Italia

Mafia, il caffè del boss imposto ai bar : sequestrate 5 società

 PALERMO. Il nucleo di Polizia tributaria di Palermo, a seguito di provvedimento del gip Riccardo Ricciardi, che ha accolto la richiesta della Procura Distrettuale Antimafia, hanno sequestrato cinque società tra cui una palestra e due bar.

Nell’ambito dell’operazione, denominata “Coffee Breack”, sono state sequestrate due società operanti nel settore del commercio all’ingrosso di caffè, due bar, di cui uno con annessa sala giochi, e una palestra, tutti riconducibili a un palermitano pluripregiudicato, ritenuto, in passato, uomo di fiducia del boss Totò Riina e condannato con sentenza definitiva per associazione mafiosa.

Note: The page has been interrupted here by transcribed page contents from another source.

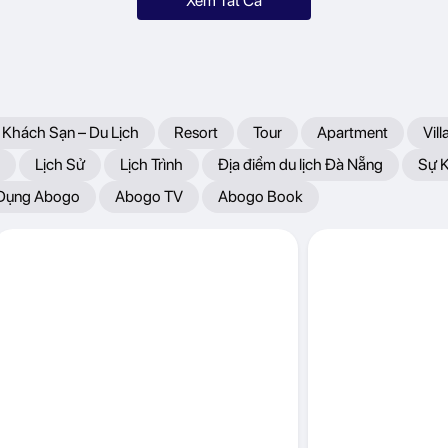
Xem Tất Cả
 Khách Sạn – Du Lịch
Resort
Tour
Apartment
Vill
Lịch Sử
Lịch Trình
Địa điểm du lịch Đà Nẵng
Sự 
 Dụng Abogo
Abogo TV
Abogo Book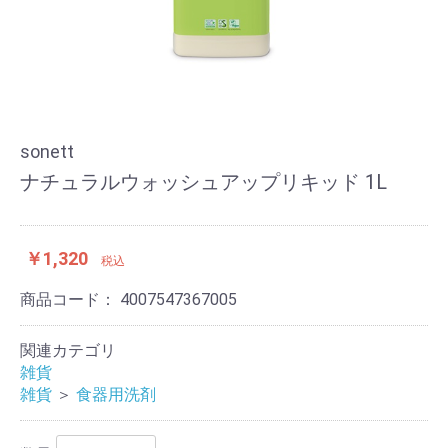
sonett
ナチュラルウォッシュアップリキッド 1L
￥1,320
税込
商品コード：
4007547367005
関連カテゴリ
雑貨
雑貨
＞
食器用洗剤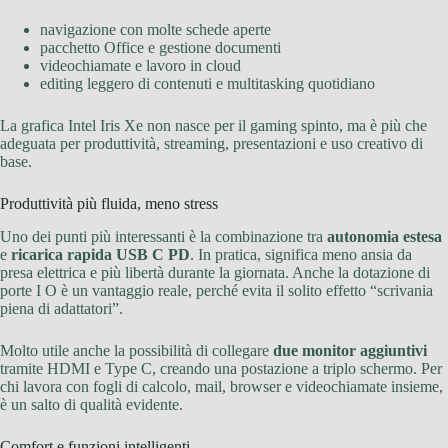
navigazione con molte schede aperte
pacchetto Office e gestione documenti
videochiamate e lavoro in cloud
editing leggero di contenuti e multitasking quotidiano
La grafica Intel Iris Xe non nasce per il gaming spinto, ma è più che
adeguata per produttività, streaming, presentazioni e uso creativo di
base.
Produttività più fluida, meno stress
Uno dei punti più interessanti è la combinazione tra
autonomia estesa
e
ricarica rapida USB C PD
. In pratica, significa meno ansia da
presa elettrica e più libertà durante la giornata. Anche la dotazione di
porte I O è un vantaggio reale, perché evita il solito effetto “scrivania
piena di adattatori”.
Molto utile anche la possibilità di collegare
due monitor aggiuntivi
tramite HDMI e Type C, creando una postazione a triplo schermo. Per
chi lavora con fogli di calcolo, mail, browser e videochiamate insieme,
è un salto di qualità evidente.
Comfort e funzioni intelligenti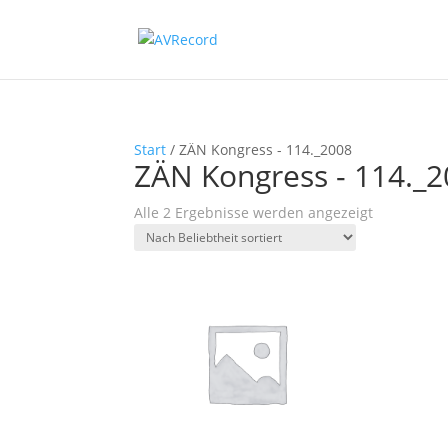
Start
/ ZÄN Kongress - 114._2008
ZÄN Kongress - 114._
Nach
Alle 2 Ergebnisse werden angezeigt
Beliebtheit
sortiert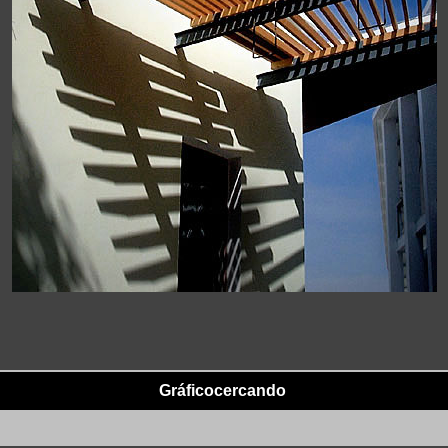
Gráficocercando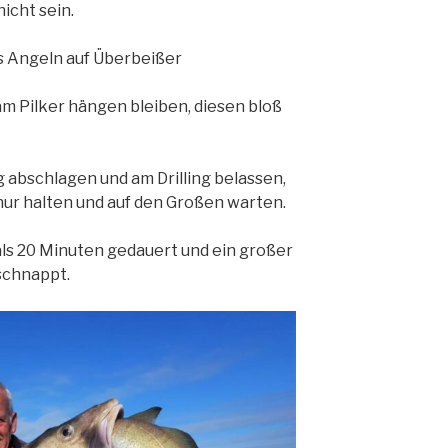
icht sein.
as Angeln auf Überbeißer
 am Pilker hängen bleiben, diesen bloß
g abschlagen und am Drilling belassen,
nur halten und auf den Großen warten.
als 20 Minuten gedauert und ein großer
schnappt.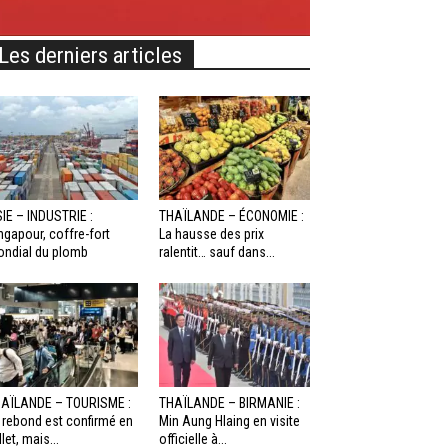
Les derniers articles
IE – INDUSTRIE :
THAÏLANDE – ÉCONOMIE :
ngapour, coffre-fort
La hausse des prix
ndial du plomb
ralentit… sauf dans...
AÏLANDE – TOURISME :
THAÏLANDE – BIRMANIE :
 rebond est confirmé en
Min Aung Hlaing en visite
llet, mais...
officielle à...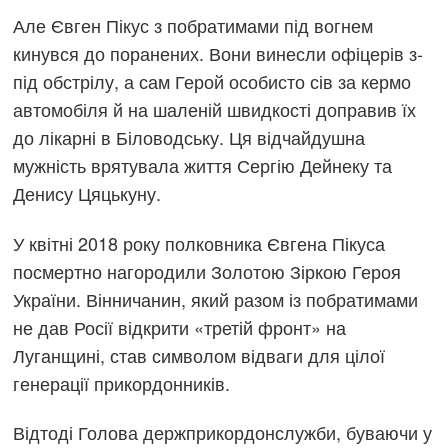
Але Євген Пікус з побратимами під вогнем
кинувся до поранених. Вони винесли офіцерів з-
під обстрілу, а сам Герой особисто сів за кермо
автомобіля й на шаленій швидкості доправив їх
до лікарні в Біловодську. Ця відчайдушна
мужність врятувала життя Сергію Дейнеку та
Денису Цяцькуну.
У квітні 2018 року полковника Євгена Пікуса
посмертно нагородили Золотою Зіркою Героя
України. Вінничанин, який разом із побратимами
не дав Росії відкрити «третій фронт» на
Луганщині, став символом відваги для цілої
генерації прикордонників.
Відтоді Голова держприкордонслужби, буваючи у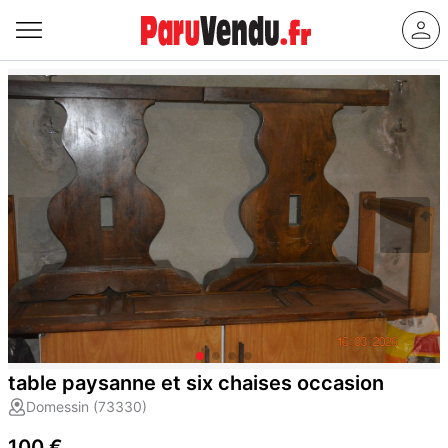
table paysanne et six chaises occasion
Domessin (73330)
100 €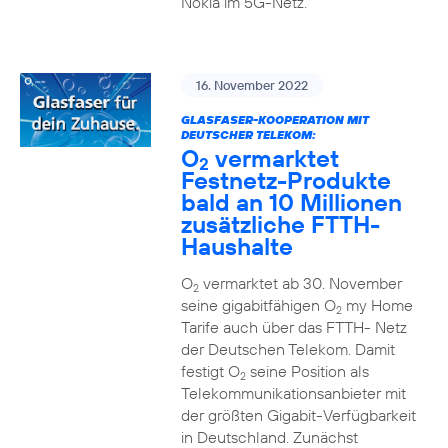
Nokia im 5G-Netz.
16. November 2022
GLASFASER-KOOPERATION MIT
DEUTSCHER TELEKOM:
O
vermarktet
2
Festnetz-Produkte
bald an 10 Millionen
zusätzliche FTTH-
Haushalte
O
vermarktet ab 30. November
2
seine gigabitfähigen O
my Home
2
Tarife auch über das FTTH- Netz
der Deutschen Telekom. Damit
festigt O
seine Position als
2
Telekommunikationsanbieter mit
der größten Gigabit-Verfügbarkeit
in Deutschland. Zunächst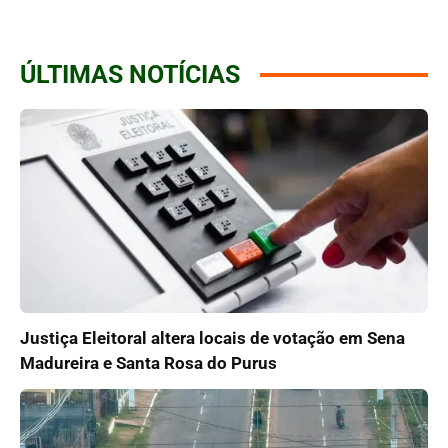
ÚLTIMAS NOTÍCIAS
Justiça Eleitoral altera locais de votação em Sena
Madureira e Santa Rosa do Purus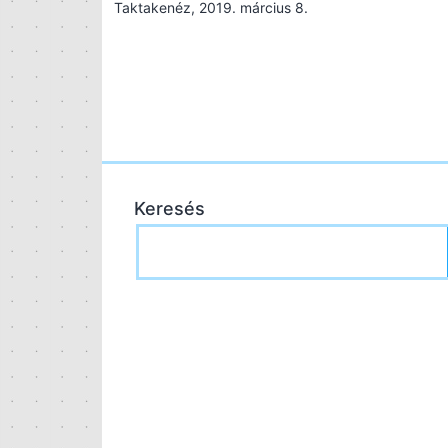
Taktakenéz, 2019. március 8.
Keresés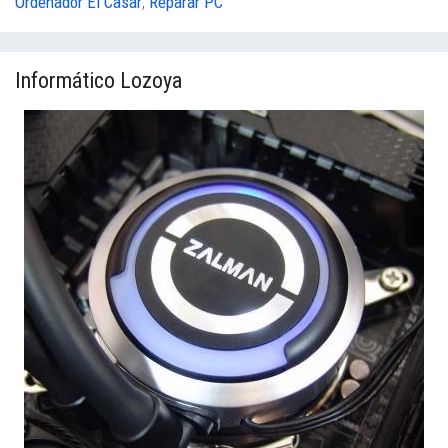
Ordenador El Casar
,
Reparar PC
Informático Lozoya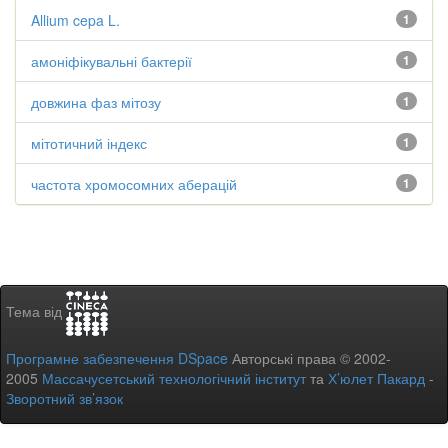
Allium cepa L.
1
амоніфікувальні бактерії
1
довжина фаз мітозу
1
мітотичний індекс
1
частота хромосомних аберацій
1
Тема від
Програмне забезпечення DSpace
Авторські права © 2002-
2005
Массачусетський технологічний інститут
та
Х’юлет Пакард
-
Зворотний зв’язок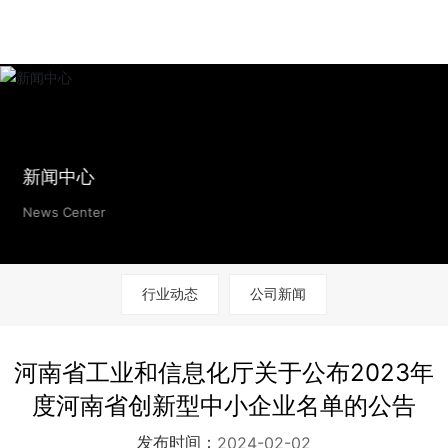
新闻中心
News Center
行业动态
公司新闻
河南省工业和信息化厅关于公布2023年
度河南省创新型中小企业名单的公告
发布时间：
2024-02-02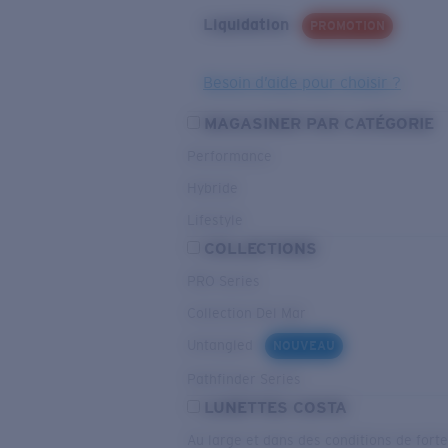
Liquidation
PROMOTION
Besoin d’aide pour choisir ?
MAGASINER PAR CATÉGORIE
Performance
Hybride
Lifestyle
COLLECTIONS
PRO Series
Collection Del Mar
Untangled
NOUVEAU
Pathfinder Series
LUNETTES COSTA
Au large et dans des conditions de fort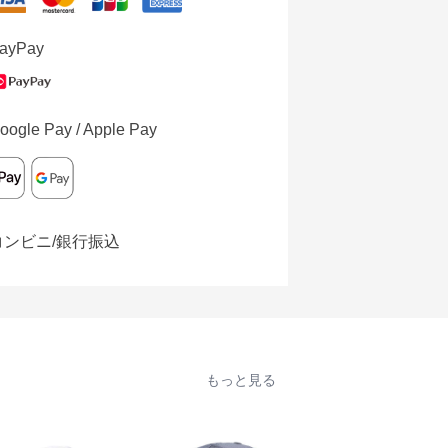
ayPay
oogle Pay / Apple Pay
コンビニ/銀行振込
もっと見る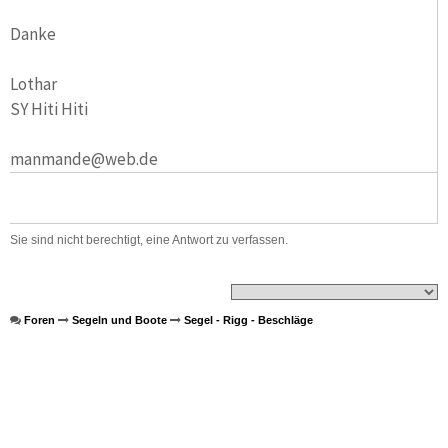
Danke
Lothar
SY Hiti Hiti
manmande@web.de
Sie sind nicht berechtigt, eine Antwort zu verfassen.
Foren
Segeln und Boote
Segel - Rigg - Beschläge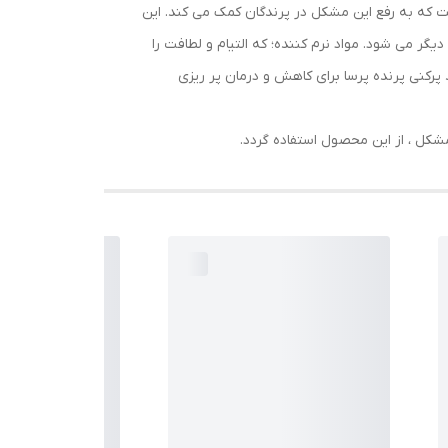
 که به رفع این مشکل در پرندگان کمک می کند. این
یگر می شود. مواد نرم کننده؛ که التیام و لطافت را
رکنی پرنده پرسا برای کاهش و درمان پر ریزی
ل ، از این محصول استفاده گردد.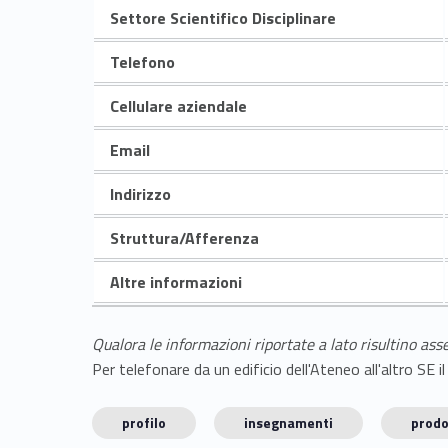
Settore Scientifico Disciplinare
Telefono
Cellulare aziendale
Email
Indirizzo
Struttura/Afferenza
Altre informazioni
Qualora le informazioni riportate a lato risultino ass
Per telefonare da un edificio dell'Ateneo all'altro S
profilo
insegnamenti
prodo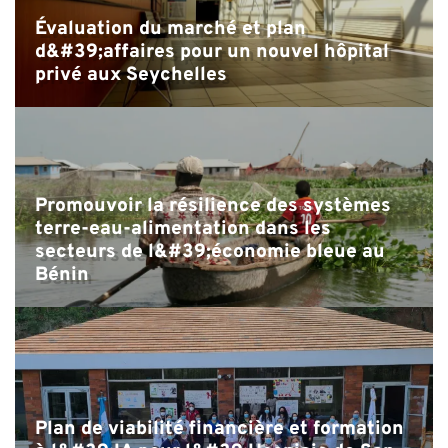
Évaluation du marché et plan
d&#39;affaires pour un nouvel hôpital
privé aux Seychelles
Promouvoir la résilience des systèmes
terre-eau-alimentation dans les
secteurs de l&#39;économie bleue au
Bénin
Plan de viabilité financière et formation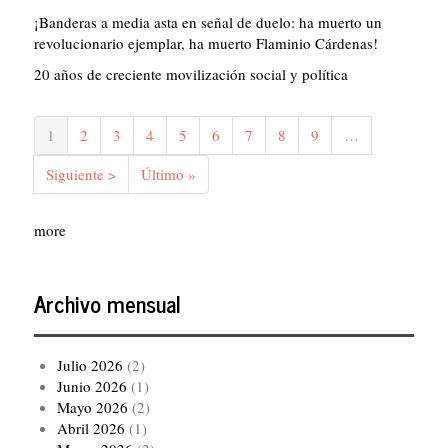
¡Banderas a media asta en señal de duelo: ha muerto un
revolucionario ejemplar, ha muerto Flaminio Cárdenas!
20 años de creciente movilización social y política
Paginación
Página
1
Página
2
Página
3
Página
4
Página
5
Página
6
Página
7
Página
8
Página
9
…
actual
Siguiente
Siguiente >
Última
Último »
página
página
more
Archivo mensual
Julio 2026
(2)
Junio 2026
(1)
Mayo 2026
(2)
Abril 2026
(1)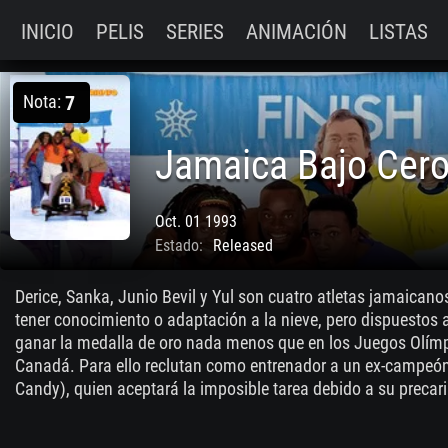
INICIO
PELIS
SERIES
ANIMACIÓN
LISTAS
Nota:
7
Jamaica Bajo Cer
Oct. 01 1993
Estado:
Released
Derice, Sanka, Junio Bevil y Yul son cuatro atletas jamaicano
tener conocimiento o adaptación a la nieve, pero dispuestos a
ganar la medalla de oro nada menos que en los Juegos Olímpi
Canadá. Para ello reclutan como entrenador a un ex-campeó
Candy), quien aceptará la imposible tarea debido a su precar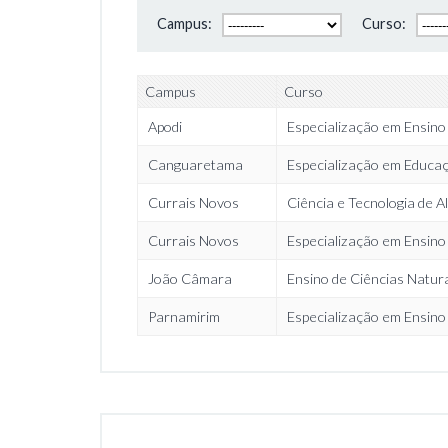
Campus:
Curso:
Campus
Curso
Apodi
Especialização em Ensino
Canguaretama
Especialização em Educaç
Currais Novos
Ciência e Tecnologia de A
Currais Novos
Especialização em Ensino
João Câmara
Ensino de Ciências Natur
Parnamirim
Especialização em Ensino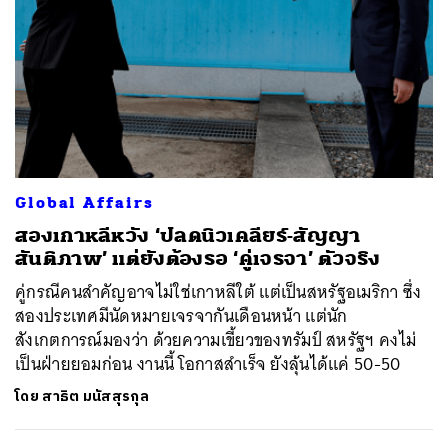
Global Affairs
สองเกาหลีหวัง ‘ปลดนิวเคลียร์-สัญญา
สันติภาพ’ แต่ยังต้องรอ ‘คู่เจรจา’ ตัวจริง
คู่กรณีคนสำคัญอาจไม่ใช่เกาหลีใต้ แต่เป็นสหรัฐอเมริกา ซึ่ง
สองประเทศมีนัดหมายเจรจากันเดือนหน้า แต่นัก
สังเกตการณ์มองว่า ด้วยความเขี้ยวของทรัมป์ สหรัฐฯ คงไม่
เป็นฝ่ายยอมก่อน งานนี้ โอกาสสำเร็จ ยังลุ้นได้แค่ 50-50
โดย
สาธิต มนัสสุรกุล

Le indagini, dirette dal Procuratore Aggiunto Antonio Ingroia e dal pm Dario Scaletta hanno evidenziato che l’uomo, denunciato per il reato di trasferimento fraudolento di valori ed estorsione aggravata dal metodo mafioso, “al fine di eludere le disposizioni in materia di misure di prevenzione, ha negli anni attribuito fittiziamente a propri prestanome la titolarità delle attività commerciali sequestrate, mentre nella realtà le continuava a gestire direttamente”.

A questo scopo, ha utilizzato 11 persone, denunciate per concorso in trasferimento fraudolento di valori, alcune delle quali appartenenti al proprio nucleo familiare, attribuendo loro la titolarità delle società in sequestro e facendosi assumere come semplice dipendente da una di esse. L’attività investigativa è stata resa oltremodo difficoltosa perchè “il responsabile, con l’evidente scopo di impedire la riconducibilità delle società alla sua persona, non solo cambiava continuamente i soci delle medesime, ma ne chiudeva alcune per aprirne poco dopo altre seppur operanti nel stesso settore economico”.

Nel corso delle indagini sono stati accertati episodi di estorsione che sarebbero attribuibili all’imprenditore in odor di mafia. Significativo quello realizzato unitamente ad altro esponente della criminalità organizzata, attualmente detenuto in carcere per scontare una condanna per 416-bis, nel quale entrambi avevano imposto ad un bar di Palermo, “con metodi tipici dell’intimidazione di stampo mafioso, l’acquisto di caffè commercializzato da una delle società sequestrate, nonostante il prodotto fosse di qualità inferiore rispetto ad altri presenti sul mercato ed il prezzo non certo il più conveniente”.

Il ruolo di spicco, quale imprenditore nel settore del caffè, ricoperto dal titolare delle società poste sotto sequestro è stato altresì evidenziato da alcuni collaboratori di giustizia che lo hanno indicato come soggetto che ambiva a diventare, ad ogni costo, il leader incontrastato nella fornitura del caffè presso gli esercizi commerciali di Palermo.